Acts‬ ‭2‬:‭36‬ ‭WEB (emphasis added)

Then at the time that the Gospel of Mark was written, around 40 years after Jesus’s death, an understanding that Jesus was God during his ministry had been already developed. The Gospel starts in his adult life with his baptism where there is a declaration that he is the Son of God. There is no mention of a miraculous virgin birth at this point, either in the Gospel of Mark or in the epistles of Paul (although Paul introduces a transitioning Incarnation Christology in some of his letters).

”In those days, Jesus came from Nazareth of Galilee, and was baptized by John in the Jordan. Immediately coming up from the water, he saw the heavens parting and the Spirit descending on him like a dove. A voice came out of the sky, “You are my beloved Son, in whom I am well pleased.”“

‭‭Mark‬ ‭1‬:‭9‬-‭11‬ ‭WEB (emphasis added)

During the time when the Gospels of Matthew and Luke have been written, around 50 to 55 years after his death, Jesus had been recognized as the Son of God at the occasion of his miraculous birth through a virgin. These are the only two Gospels who mention this event. For the polytheist Greek and Roman people, this notion wasn’t so strange, since their gods had children with humans all the time. Even for Jews that wouldn’t be so alien, there is a passage of the Hebrew Bible that show something similar:

”When men began to multiply on the surface of the ground, and daughters were born to them, God’s sons saw that men’s daughters were beautiful, and they took any that they wanted for themselves as wives. The LORD said, “My Spirit will not strive with man forever, because he also is flesh; so his days will be one hundred and twenty years.” The Nephilim (or giants) were in the earth in those days, and also after that, when God’s sons came in to men’s daughters and had children with them. Those were the mighty men who were of old, men of renown.
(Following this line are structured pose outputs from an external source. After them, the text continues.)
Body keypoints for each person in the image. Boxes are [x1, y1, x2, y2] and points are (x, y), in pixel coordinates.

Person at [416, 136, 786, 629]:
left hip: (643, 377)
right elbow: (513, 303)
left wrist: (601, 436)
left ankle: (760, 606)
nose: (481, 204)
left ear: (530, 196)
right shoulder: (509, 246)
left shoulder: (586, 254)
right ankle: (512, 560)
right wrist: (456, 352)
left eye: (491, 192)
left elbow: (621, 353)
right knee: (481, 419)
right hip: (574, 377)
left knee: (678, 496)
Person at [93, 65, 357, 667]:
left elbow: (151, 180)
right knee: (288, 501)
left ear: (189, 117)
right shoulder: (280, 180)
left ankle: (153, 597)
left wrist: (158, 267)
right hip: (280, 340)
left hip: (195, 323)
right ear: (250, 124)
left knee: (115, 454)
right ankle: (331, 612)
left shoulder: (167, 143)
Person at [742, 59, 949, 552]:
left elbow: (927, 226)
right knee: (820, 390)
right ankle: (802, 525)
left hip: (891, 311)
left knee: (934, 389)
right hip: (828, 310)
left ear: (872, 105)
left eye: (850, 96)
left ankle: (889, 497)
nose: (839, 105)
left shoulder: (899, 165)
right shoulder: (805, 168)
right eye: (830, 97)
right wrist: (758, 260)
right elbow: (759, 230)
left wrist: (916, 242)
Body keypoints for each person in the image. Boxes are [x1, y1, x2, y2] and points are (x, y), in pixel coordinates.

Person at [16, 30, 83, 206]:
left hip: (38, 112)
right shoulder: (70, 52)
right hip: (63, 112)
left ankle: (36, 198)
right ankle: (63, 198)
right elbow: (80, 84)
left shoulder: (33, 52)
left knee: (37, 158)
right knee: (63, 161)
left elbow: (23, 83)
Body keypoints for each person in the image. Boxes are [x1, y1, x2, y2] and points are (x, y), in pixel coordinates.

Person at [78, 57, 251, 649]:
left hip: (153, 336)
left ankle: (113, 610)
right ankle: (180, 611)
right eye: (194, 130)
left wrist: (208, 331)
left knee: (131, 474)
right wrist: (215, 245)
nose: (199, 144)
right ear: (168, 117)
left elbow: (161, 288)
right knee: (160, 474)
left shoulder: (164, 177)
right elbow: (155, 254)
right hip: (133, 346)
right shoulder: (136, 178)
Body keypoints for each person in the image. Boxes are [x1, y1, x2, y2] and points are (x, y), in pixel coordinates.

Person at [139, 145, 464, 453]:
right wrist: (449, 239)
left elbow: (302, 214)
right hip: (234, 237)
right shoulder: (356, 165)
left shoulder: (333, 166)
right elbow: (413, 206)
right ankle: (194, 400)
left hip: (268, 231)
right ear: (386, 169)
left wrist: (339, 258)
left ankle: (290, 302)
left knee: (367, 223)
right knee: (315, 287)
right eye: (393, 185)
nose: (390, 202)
Genesis‬ ‭6‬:‭1‬-‭4‬ ‭WEB (emphasis added)

It was only in the Gospel of John, written about 60 to 65 years after the death of Jesus, that it was clearly affirmed that the Word was pre-existent and it was God before the incarnation.

”In the beginning was the Word, and the Word was with God, and the Word was God. The same was in the beginning with God. All things were made through him. Without him, nothing was made that has been made. In him was life, and the life was the light of men. The light shines in the darkness, and the darkness hasn’t overcome it.“

John‬ ‭1‬:‭1‬-‭5‬ ‭WEB

Differently from what has generally been presented later, there were several conflicting views about the person of Jesus in the early days of Christianity. The strands that didn’t conform with the orthodoxy were slowly and relentlessly silenced in the following centuries. To affirm that Jesus has not always been God was considered afterwards a heresy and those who professed it were cursed, exiled and threatened to be condemned to death. Nevertheless that was the view of many Christians before this was ruled as the official doctrine of the church, but remnants of these views have entered the New Testament.